If we create our own vendors file, populate it with the location of the libMesaOpenCL.so file, and point clinfo at this, things begin to look better.

cat ${HOME}/.local/etc/OpenCL/vendors/mesa.icd
/run/current-system/profile/lib/libMesaOpenCL.so.1
OPENCL_VENDOR_PATH=${HOME}/.local/etc/OpenCL/vendors clinfo
Number of platforms                               0

However, Leela Zero is still not working:

OPENCL_VENDOR_PATH=${HOME}/.local/etc/OpenCL/vendors leelaz --tune-only 2>&1 || true
A network weights file is required to use the program.
By default, Leela Zero looks for it in /home/katco/.local/share/leela-zero/best-network.

There is a curious error from the output of clinfo:

Preferred work group size multiple <getWGsizes:1200: create kernel : error -46>

If we set the LD_DEBUG environment variable to libs, we can shed some light as to what is wrong:

OPENCL_VENDOR_PATH=${HOME}/.local/etc/OpenCL/vendors LD_DEBUG=libs clinfo 2>&1 |grep error

Indeed, this file is not present.

[ -f /gnu/store/h86b3253bc3mnp3p57n1vls2vkfv2h6z-libclc-9.0.1/share/clc/gfx1010-amdgcn-mesa-mesa3d.bc ]
echo $?
1

Further research turned up a bug (44841) against libclc which suggests that while support for my card was included into LLVM v10 (at the time of this writing, LLVM has released v12), libclc does not support my card's architecture, gfx1010.

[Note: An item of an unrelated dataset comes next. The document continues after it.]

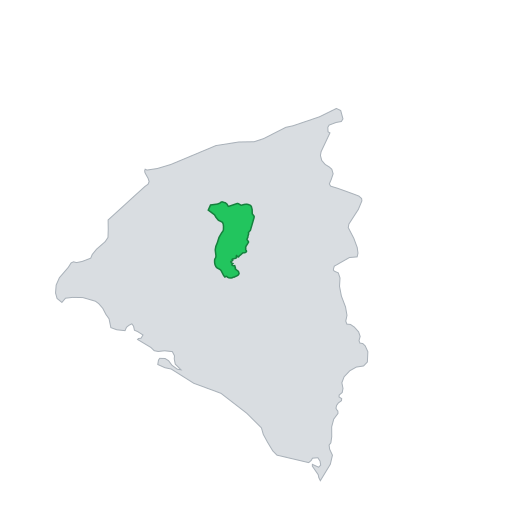 location of Boaco within Nicaragua, rotated 118°
{"feature_id": "NIC-668", "entity_name": "Boaco", "entity_type": "Department", "adm_level": 1, "iso_a3": "NIC", "parent_name": "Nicaragua", "parent_adm1": "", "projection": "mercator", "projection_center": [-85.423, 12.417], "detail": "fine", "context": "in_parent", "style": "filled", "palette": "green", "viewbox_px": 512, "rotation_deg": 118, "n_neighbors": 0, "source": "natural_earth", "source_scale": "10m", "svg_char_len": 4339}
<svg xmlns="http://www.w3.org/2000/svg" viewBox="0 0 512 512"><g transform="rotate(118 256 256)"><path d="M424.2,93.7L422.2,96.5L419.9,98.4L415.1,107.6L413.5,108.4L413.1,101.6L410.3,100.7L407.0,103.2L405.1,106.7L408.0,111.2L410.6,111.3L413.7,112.5L422.0,144.0L420.2,149.7L415.0,158.4L410.1,165.8L405.2,170.5L399.2,190.3L393.7,222.4L397.6,251.2L395.6,277.8L397.4,284.0L397.9,291.8L393.8,293.2L391.6,293.0L389.2,288.2L389.5,284.0L391.9,279.0L392.9,272.3L391.7,268.8L389.4,276.5L385.2,279.9L382.4,281.1L379.7,285.0L382.6,292.2L386.2,297.5L387.4,301.4L386.1,305.9L385.3,321.4L384.0,321.0L382.6,318.9L378.8,318.7L378.3,325.0L378.6,328.5L375.4,331.2L374.2,333.8L376.9,335.7L379.8,336.9L383.4,336.6L386.5,344.3L387.4,350.5L380.4,356.3L378.1,361.0L374.1,366.8L371.9,372.5L371.3,376.5L374.0,389.4L378.7,398.6L382.7,404.4L388.1,405.6L386.9,411.7L382.8,415.6L375.5,418.8L367.4,419.4L354.2,416.4L348.9,416.0L346.8,414.4L346.1,411.4L342.4,406.9L335.5,400.9L331.5,401.3L324.9,400.0L314.1,395.9L309.1,395.4L302.0,398.9L293.6,403.5L273.5,396.3L259.4,391.3L246.7,386.7L243.3,385.0L240.5,385.3L238.1,387.7L235.4,391.9L234.5,393.2L233.0,394.3L231.4,394.6L231.3,392.6L225.1,384.2L215.2,374.2L177.3,343.2L163.4,324.7L156.0,311.3L148.8,304.4L128.4,290.1L123.7,284.5L103.4,265.4L88.0,254.3L87.8,249.5L94.1,243.6L97.2,243.8L100.6,248.1L106.1,252.9L108.7,253.0L112.5,250.7L112.6,248.5L133.3,247.5L137.0,246.3L140.8,242.8L142.7,237.9L143.0,233.1L143.8,229.8L147.2,226.5L153.2,225.5L157.9,225.1L159.3,222.9L157.9,215.7L155.4,198.2L154.8,193.3L155.7,189.7L157.6,188.4L166.8,187.5L184.2,189.0L187.6,187.9L194.5,177.9L201.0,170.6L205.6,167.3L209.3,166.3L213.5,172.8L228.2,182.1L230.7,181.6L232.1,181.1L232.6,179.7L232.3,175.4L236.0,171.5L243.6,168.0L251.3,161.8L259.0,153.0L265.7,147.8L271.3,146.2L273.5,143.8L272.1,140.5L272.6,135.8L274.8,129.8L278.1,126.3L282.4,125.3L284.1,123.4L283.2,120.6L284.1,117.4L288.0,112.3L297.3,107.9L302.6,109.4L307.0,115.3L313.3,119.3L321.3,121.5L327.6,120.7L332.1,117.0L336.1,115.8L339.7,117.3L341.5,116.5L341.7,113.4L343.6,112.6L347.1,114.3L350.2,114.7L352.9,113.9L353.9,112.4L354.5,110.9L356.5,109.7L363.5,110.8L371.3,109.0L380.0,104.3L385.8,102.2L388.6,102.7L392.0,100.3L396.0,95.0L405.0,92.6L424.2,93.7Z" fill="#d9dde1" stroke="#a8b0b8" stroke-width="1"/><path d="M256.5,266.5L256.9,266.6L257.6,266.8L258.3,267.4L258.9,268.2L259.2,268.9L259.7,269.2L262.2,270.1L263.6,270.8L264.8,270.9L265.3,271.3L265.2,271.5L264.8,273.4L265.3,273.4L266.6,272.6L267.4,272.7L269.7,275.4L270.2,275.5L270.4,274.7L270.7,274.5L271.4,274.7L272.1,275.2L272.5,275.5L273.0,275.5L273.3,275.0L273.5,274.4L273.6,273.7L273.5,272.9L274.8,273.3L275.4,272.7L275.3,271.5L274.5,270.3L275.5,269.4L275.8,269.2L275.7,269.0L276.3,268.5L276.9,268.1L277.1,268.2L277.4,267.0L277.7,264.9L278.1,264.0L279.5,262.7L280.9,262.7L282.3,263.4L284.5,265.1L284.8,265.2L285.4,266.2L286.1,266.5L286.5,266.9L287.0,267.5L287.6,268.7L288.0,269.7L288.1,271.1L287.8,272.3L287.9,272.6L288.0,272.9L288.8,273.3L289.2,273.7L288.3,275.6L285.4,279.8L285.1,280.4L284.9,281.0L284.8,281.9L284.8,284.7L284.6,285.5L284.2,286.4L283.0,288.0L282.1,288.8L281.0,289.6L278.9,290.7L277.8,290.9L277.3,290.9L276.6,290.8L275.8,291.0L274.7,291.4L270.3,294.5L269.4,295.0L266.3,296.0L262.3,296.4L257.0,297.4L253.8,297.3L251.6,297.2L249.8,296.9L248.9,296.9L247.9,297.2L245.1,298.6L243.1,300.0L242.8,300.4L242.2,301.2L242.0,301.6L242.0,302.0L242.0,303.9L242.1,305.3L242.1,305.8L242.0,306.3L240.5,309.8L240.4,309.9L240.3,310.0L240.2,310.2L239.5,311.3L239.1,312.0L237.9,319.7L232.3,320.1L228.3,314.5L226.3,312.7L225.1,312.3L224.5,311.8L224.1,311.3L223.9,310.7L223.8,309.6L223.4,308.1L223.8,306.0L225.0,304.1L225.1,303.7L225.0,303.4L218.4,297.2L218.2,296.8L218.1,296.3L218.1,295.0L218.2,293.5L218.2,293.0L217.9,292.6L216.0,290.6L215.1,289.3L214.6,288.4L214.2,287.3L213.9,284.8L214.4,283.4L216.6,281.4L217.0,281.1L220.5,279.1L221.8,276.3L223.1,275.7L236.0,273.0L237.0,273.3L238.2,273.5L238.6,273.7L238.8,273.7L239.1,273.6L240.0,272.8L240.9,272.7L242.4,272.4L243.1,272.0L243.5,272.0L244.9,271.9L245.3,271.9L245.6,271.8L245.9,271.4L246.8,269.5L246.9,269.4L247.1,269.2L247.3,269.1L247.5,269.1L252.3,269.4L253.1,269.3L253.5,269.1L253.7,268.8L253.9,268.7L254.5,268.5L254.8,268.4L255.1,268.2L255.3,268.0L255.5,267.7L255.7,267.4L255.8,267.1L255.9,266.9L256.5,266.5Z" fill="#22c55e" stroke="#15803d" stroke-width="1.5"/></g></svg>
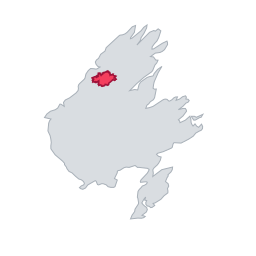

I attempted to build libclc v12.0.0 locally, but it segfaulted. Building v11.0.0 worked, but as suggested by the open bug, support for my card's architecture still has not been implemented.

I briefly entertained creating a Guix package from AMD's amdgpu-pro packages, but it appears as though my card is not supported, and according to a bug (819) against ROCm, likely won't be.

So it would seem I'm out of luck, and I'm stuck running Leela Zero on the CPU for now. Analyzing one of my games on 60 compute cores took somewhere around ten minutes, so not intractable.

Still, perhaps this helps others running Guix with GPUs that are supported by libclc.

As an aside, this research is perhaps an indication of why — despite my years of interest in Go — I remain a Kyu player.